The Burmese artists here have an even more direct engagement with local political circumstances. Htein Lin, a dissident from Yangon, turned to art not while visiting some international exhibition - Myanmar is among the poorest countries in the Association of Southeast Asian Nations (ASEAN), and was essentially closed to foreign influence until the 2010s - but rather during a six-year spell in prison. His ghostly installation, A Show of Hands, features hundreds of white plaster casts of raised right hands, each one an index of a political prisoner like himself.

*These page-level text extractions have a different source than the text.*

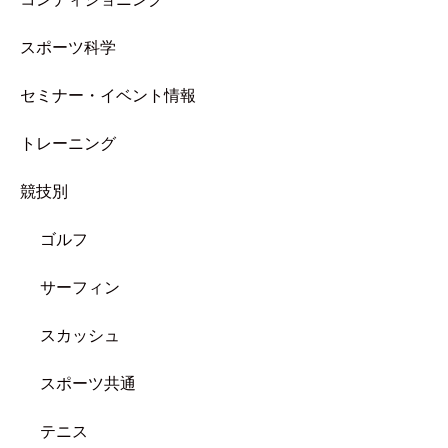
スポーツ科学
セミナー・イベント情報
トレーニング
競技別
ゴルフ
サーフィン
スカッシュ
スポーツ共通
テニス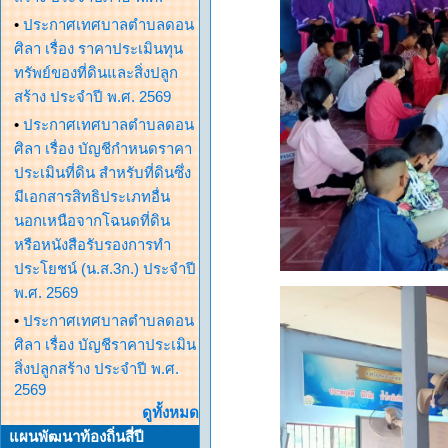
•
ประกาศเทศบาลตำบลดอน
ศิลา เรื่อง ราคาประเมินทุน
ทรัพย์ของที่ดินและสิ่งปลูก
สร้าง ประจำปี พ.ศ. 2569
•
ประกาศเทศบาลตำบลดอน
ศิลา เรื่อง บัญชีกำหนดราคา
ประเมินที่ดิน สำหรับที่ดินซึ่ง
มีเอกสารสิทธิประเภทอื่น
นอกเหนือจากโฉนดที่ดิน
หรือหนังสือรับรองการทำ
ประโยชน์ (น.ส.3ก.) ประจำปี
พ.ศ. 2569
•
ประกาศเทศบาลตำบลดอน
ศิลา เรื่อง บัญชีราคาประเมิน
สิ่งปลูกสร้าง ประจำปี พ.ศ.
2569
ดูทั้งหมด
แผนพัฒนาท้องถิ่นสี่ปี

What makes the work more than an easy ode to people power is the associated video, in which we watch Htein Lin cast the hands of monks, journalists, poets, and youth activists, each of whom recounts their past run-ins with the military dictatorshipwith surprising lightness.

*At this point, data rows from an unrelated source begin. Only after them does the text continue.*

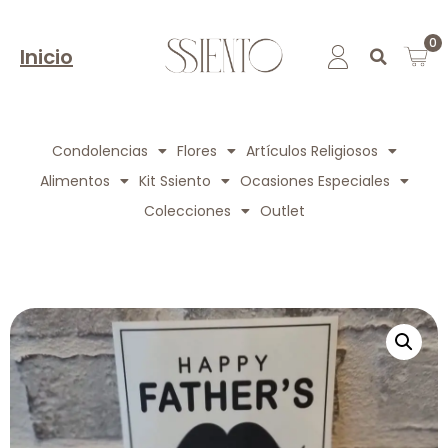
0
Inicio
Condolencias
Flores
Artículos Religiosos
Alimentos
Kit Ssiento
Ocasiones Especiales
Colecciones
Outlet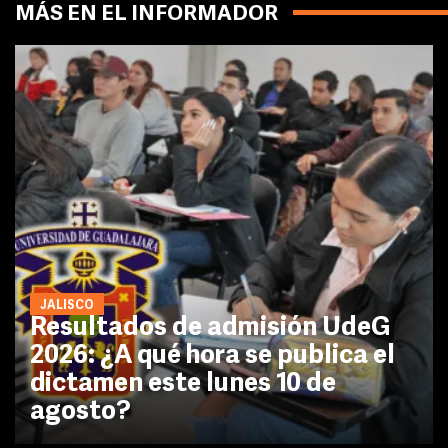
MÁS EN EL INFORMADOR
JALISCO
Resultados de admisión UdeG
2026: ¿A qué hora se publica el
dictamen este lunes 10 de
agosto?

F.X. Harsono, perhaps the most prominent artist in contemporary Indonesia, is represented here by both earlier sculptural installations that took direct aim at the Suharto regime, as well as a more recent video. The Voices Are Controlled By The Powers, from 1994, consists of more than a hundred carefully arrayed wooden masks, but they've been chopped in half; their mouths are cut off and piled in the center. From the title on, it's about as direct a protest against free speech as you can make without just hoisting a placard.
Writing In The Rain, a performance filmed in 2011, shows Harsono writing his name in Chinese characters on a pane of glass, only for his calligraphy to be wiped away by streams of water. (The artist is ethnically Chinese, a minority in Indonesia.) To a Western critic like me, the gesture reads as a reboot of Marcel Broodthaers' noted 1969 film La Pluie, in which he hopelessly attempts to write poetry in a rainstorm, but where that Belgian provocateur proposed an art unfixed from clear meaning, Harsono's political gesture could not be clearer, or more locally focused.
It isn't wrong to criticize art as blunt as this, in which symbols function not as elements in a complex, imaginative system, but in strict one-to-one correspondence with political or social ills. Yet what works in New York may not work in Jakarta, and while we now have to evaluate art at a global scale, we also have to study the particular circumstances in which "global" contemporary art took root in local cases. In these three countries, an outward-facing practice of "contemporary art" marched in step with local reform movements, engaged with free speech, economic fairness and multiparty democracy. If some artists seem to be speaking a bit too literally, that may be because influencing local audiences was a more urgent calling than winning the approbation of far-off western institutions.
And part of reckoning with a global art world is expanding one's tolerance for things we don't understand. It means more looking, more reading, and more sympathy too - sympathy for art that may not resemble what we most like, and of which our mastery can only be fragmentary. If, as the Chinese artist and dissident Ai Weiwei has asserted, contemporary art is a kind of freedom, then our need to appreciate this art has only increased now that Indonesia and Myanmar, as well as Thailand, Malaysia, and the Philippines, are taking an anti-democratic turn. That may be a more important vocation than hunting in vain for a single avant-garde in a world as large as ours.